Quando a guerra rebenta, é muitas vezes o resultado de uma avaliação errada por parte de um dos lados das suas próprias capacidades e intenções versus as do seu adversário. Como escreveu o historiador Carroll Quigley em sua obra seminal, Tragédia e Esperança:“Esta é a principal função da guerra: demonstrar tão conclusivamente quanto possível às mentes equivocadas que elas estão erradas sobre as relações de poder. »
Se o perdedor de uma guerra tivesse sido capaz de compreender antecipadamente o seu resultado, se tivesse sido lúcido e objectivo na sua análise, poderia ter feito o que fosse necessário para evitá-la, mesmo através de concessões por vezes dolorosas a um rival mais poderoso e forte. Muitos exemplos históricos enquadram-se nesta descrição, como o erro de julgamento da Alemanha durante a Primeira Guerra Mundial e o do Japão durante a Segunda Guerra Mundial. Hoje, a subestimação da Rússia pelo Ocidente e a teimosia dos governos ucraniano e ocidentais em prosseguir uma guerra perdida à custa de grandes sacrifícios são também exemplos flagrantes da sabedoria da frase de Quigley.
Nunca se alegre na guerra
A decisão de ir para a guerra, tendo consequências graves e imprevisíveis, não deve ser tomada de ânimo leve, mas sim com relutância. É por isso que devemos tomar nota desta frase do filósofo hispano-americano George Santayana:
“Ter prazer na guerra é um mérito do soldado, uma qualidade perigosa para o capitão e um verdadeiro crime para o estadista. »
Infelizmente, vários líderes ocidentais recentes, desde o presidente dos EUA Bush com a guerra no Afeganistão, ao primeiro-ministro britânico Tony Blair com a guerra no Iraque, ao presidente Sarkozy com a guerra na Líbia, confirmaram esta citação de Santayana com a sua indiferença. e insensibilidade para com as consequências da ação militar. Estas guerras causaram centenas de milhares de mortes de civis e dezenas de milhões de pessoas deslocadas. É simplesmente escandaloso que tais ações não tenham consequências, nem mesmo nas sondagens.
Nesta época de convulsão global, devido ao crepúsculo da secular dominação ocidental, há claramente lições a aprender.
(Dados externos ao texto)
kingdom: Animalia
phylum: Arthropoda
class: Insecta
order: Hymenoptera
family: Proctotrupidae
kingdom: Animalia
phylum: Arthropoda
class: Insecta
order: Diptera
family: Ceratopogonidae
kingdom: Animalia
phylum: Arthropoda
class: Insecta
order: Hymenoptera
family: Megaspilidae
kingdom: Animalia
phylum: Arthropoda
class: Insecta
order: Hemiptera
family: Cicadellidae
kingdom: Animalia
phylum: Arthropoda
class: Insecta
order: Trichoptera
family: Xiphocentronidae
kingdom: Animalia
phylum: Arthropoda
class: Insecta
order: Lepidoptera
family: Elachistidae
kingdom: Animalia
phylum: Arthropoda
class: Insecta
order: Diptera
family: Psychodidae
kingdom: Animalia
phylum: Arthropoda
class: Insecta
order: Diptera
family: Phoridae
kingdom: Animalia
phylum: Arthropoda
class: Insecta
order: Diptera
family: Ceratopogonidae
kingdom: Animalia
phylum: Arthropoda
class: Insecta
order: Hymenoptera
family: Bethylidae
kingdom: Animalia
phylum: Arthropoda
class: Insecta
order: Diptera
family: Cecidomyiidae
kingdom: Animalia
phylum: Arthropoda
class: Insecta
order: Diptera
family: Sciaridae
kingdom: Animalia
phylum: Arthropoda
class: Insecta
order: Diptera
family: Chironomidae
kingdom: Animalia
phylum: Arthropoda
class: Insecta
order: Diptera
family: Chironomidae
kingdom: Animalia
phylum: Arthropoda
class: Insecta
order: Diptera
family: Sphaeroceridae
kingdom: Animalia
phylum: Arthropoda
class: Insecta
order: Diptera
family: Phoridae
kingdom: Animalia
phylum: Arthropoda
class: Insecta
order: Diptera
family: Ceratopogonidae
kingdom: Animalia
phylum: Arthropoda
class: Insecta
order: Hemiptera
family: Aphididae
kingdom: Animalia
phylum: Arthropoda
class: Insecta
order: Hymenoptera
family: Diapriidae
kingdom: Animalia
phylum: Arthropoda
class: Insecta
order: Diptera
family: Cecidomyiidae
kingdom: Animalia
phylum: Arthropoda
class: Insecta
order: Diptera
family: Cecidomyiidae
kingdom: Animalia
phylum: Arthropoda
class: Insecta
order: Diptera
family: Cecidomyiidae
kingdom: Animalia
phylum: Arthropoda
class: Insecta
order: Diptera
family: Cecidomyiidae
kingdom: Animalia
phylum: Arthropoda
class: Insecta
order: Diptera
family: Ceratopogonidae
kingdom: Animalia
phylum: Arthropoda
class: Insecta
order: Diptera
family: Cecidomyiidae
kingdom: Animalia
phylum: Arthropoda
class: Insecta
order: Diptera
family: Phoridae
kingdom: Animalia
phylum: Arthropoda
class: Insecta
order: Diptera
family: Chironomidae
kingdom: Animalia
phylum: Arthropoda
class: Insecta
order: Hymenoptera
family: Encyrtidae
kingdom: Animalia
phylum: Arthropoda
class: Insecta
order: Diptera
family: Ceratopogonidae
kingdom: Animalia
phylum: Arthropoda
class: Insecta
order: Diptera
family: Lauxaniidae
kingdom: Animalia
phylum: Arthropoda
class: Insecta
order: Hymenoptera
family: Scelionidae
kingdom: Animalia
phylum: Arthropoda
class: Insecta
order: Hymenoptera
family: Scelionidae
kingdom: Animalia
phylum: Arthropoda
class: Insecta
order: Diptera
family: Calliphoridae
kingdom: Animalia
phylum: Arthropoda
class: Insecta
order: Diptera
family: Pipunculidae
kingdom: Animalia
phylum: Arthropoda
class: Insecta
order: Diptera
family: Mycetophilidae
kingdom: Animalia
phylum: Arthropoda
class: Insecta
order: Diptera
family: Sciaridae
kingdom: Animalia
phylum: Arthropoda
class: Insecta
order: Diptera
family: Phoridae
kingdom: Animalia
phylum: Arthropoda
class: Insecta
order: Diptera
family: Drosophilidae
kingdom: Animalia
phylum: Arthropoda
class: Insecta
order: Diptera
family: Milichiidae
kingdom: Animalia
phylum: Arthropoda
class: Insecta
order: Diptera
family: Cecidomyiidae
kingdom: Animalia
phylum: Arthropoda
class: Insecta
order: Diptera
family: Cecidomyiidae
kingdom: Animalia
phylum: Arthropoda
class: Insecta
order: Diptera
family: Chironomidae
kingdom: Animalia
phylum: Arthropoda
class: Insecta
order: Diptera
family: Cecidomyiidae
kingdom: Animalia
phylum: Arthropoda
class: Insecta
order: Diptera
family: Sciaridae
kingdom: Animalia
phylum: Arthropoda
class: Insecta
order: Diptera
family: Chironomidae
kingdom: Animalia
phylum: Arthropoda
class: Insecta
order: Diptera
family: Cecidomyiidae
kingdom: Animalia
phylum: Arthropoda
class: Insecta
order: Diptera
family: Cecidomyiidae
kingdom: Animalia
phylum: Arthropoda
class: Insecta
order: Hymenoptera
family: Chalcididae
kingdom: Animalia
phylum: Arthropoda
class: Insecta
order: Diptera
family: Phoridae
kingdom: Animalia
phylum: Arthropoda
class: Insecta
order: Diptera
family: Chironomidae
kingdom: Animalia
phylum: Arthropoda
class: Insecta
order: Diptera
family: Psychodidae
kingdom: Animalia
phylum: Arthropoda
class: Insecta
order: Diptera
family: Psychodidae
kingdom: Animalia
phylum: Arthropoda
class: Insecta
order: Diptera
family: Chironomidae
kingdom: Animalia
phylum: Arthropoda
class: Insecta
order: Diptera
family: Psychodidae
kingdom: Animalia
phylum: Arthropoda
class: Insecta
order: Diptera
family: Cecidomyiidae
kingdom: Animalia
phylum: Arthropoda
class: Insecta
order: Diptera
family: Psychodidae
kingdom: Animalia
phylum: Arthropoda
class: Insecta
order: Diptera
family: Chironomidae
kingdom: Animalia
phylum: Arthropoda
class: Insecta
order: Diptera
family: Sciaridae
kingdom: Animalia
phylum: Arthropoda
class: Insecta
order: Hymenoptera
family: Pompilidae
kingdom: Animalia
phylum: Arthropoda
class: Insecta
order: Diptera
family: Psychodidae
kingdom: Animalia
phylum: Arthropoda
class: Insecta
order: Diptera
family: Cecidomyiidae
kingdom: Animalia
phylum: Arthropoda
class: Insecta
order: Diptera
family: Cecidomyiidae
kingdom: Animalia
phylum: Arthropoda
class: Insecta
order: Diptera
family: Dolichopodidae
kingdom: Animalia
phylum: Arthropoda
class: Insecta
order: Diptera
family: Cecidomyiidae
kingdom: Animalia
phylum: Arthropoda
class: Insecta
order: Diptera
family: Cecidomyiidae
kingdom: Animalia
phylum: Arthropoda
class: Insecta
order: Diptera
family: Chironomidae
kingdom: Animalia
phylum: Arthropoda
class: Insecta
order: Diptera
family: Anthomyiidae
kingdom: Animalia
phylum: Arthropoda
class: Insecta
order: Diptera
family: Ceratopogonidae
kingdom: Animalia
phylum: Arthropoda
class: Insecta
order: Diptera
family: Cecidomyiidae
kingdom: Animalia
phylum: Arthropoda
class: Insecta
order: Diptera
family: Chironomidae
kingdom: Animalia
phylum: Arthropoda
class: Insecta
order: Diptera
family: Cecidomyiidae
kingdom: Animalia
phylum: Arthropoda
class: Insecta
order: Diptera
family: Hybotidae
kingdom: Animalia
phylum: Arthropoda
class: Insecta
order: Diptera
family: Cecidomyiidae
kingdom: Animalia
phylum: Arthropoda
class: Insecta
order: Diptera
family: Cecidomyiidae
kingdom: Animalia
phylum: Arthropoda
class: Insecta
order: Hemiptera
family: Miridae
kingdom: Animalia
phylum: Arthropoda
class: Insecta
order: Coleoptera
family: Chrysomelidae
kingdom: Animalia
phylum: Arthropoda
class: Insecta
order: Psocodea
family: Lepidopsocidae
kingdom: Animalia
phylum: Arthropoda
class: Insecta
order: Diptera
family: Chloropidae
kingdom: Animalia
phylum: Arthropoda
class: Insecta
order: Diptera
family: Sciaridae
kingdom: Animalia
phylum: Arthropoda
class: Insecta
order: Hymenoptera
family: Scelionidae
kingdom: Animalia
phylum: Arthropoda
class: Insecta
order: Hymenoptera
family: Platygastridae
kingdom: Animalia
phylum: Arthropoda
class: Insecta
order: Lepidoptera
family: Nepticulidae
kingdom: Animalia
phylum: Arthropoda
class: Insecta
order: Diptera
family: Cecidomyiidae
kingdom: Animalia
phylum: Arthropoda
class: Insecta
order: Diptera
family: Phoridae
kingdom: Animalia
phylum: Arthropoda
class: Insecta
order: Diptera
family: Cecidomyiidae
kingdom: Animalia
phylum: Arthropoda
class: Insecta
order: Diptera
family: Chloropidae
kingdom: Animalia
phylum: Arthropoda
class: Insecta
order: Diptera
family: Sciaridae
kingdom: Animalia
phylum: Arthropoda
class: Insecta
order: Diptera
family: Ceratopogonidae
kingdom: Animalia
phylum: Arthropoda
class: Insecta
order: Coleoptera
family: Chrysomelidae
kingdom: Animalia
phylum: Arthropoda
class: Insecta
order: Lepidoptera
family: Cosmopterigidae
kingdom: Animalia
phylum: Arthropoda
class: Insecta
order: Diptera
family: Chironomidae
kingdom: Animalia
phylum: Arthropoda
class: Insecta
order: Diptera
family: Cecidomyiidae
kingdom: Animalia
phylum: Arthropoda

A esmagadora derrota geoestratégica que ameaça a classe política ocidental deveria ser uma oportunidade e uma razão para mais uma vez dar ouvidos à sabedoria de Clausewitz. Uma nova política externa pacífica deve ser construída, praticamente do zero, nos Estados Unidos e na Europa Ocidental, baseada exclusivamente no princípio da defesa, sendo a guerra o instrumento de último recurso, não só em palavras mas também em acções.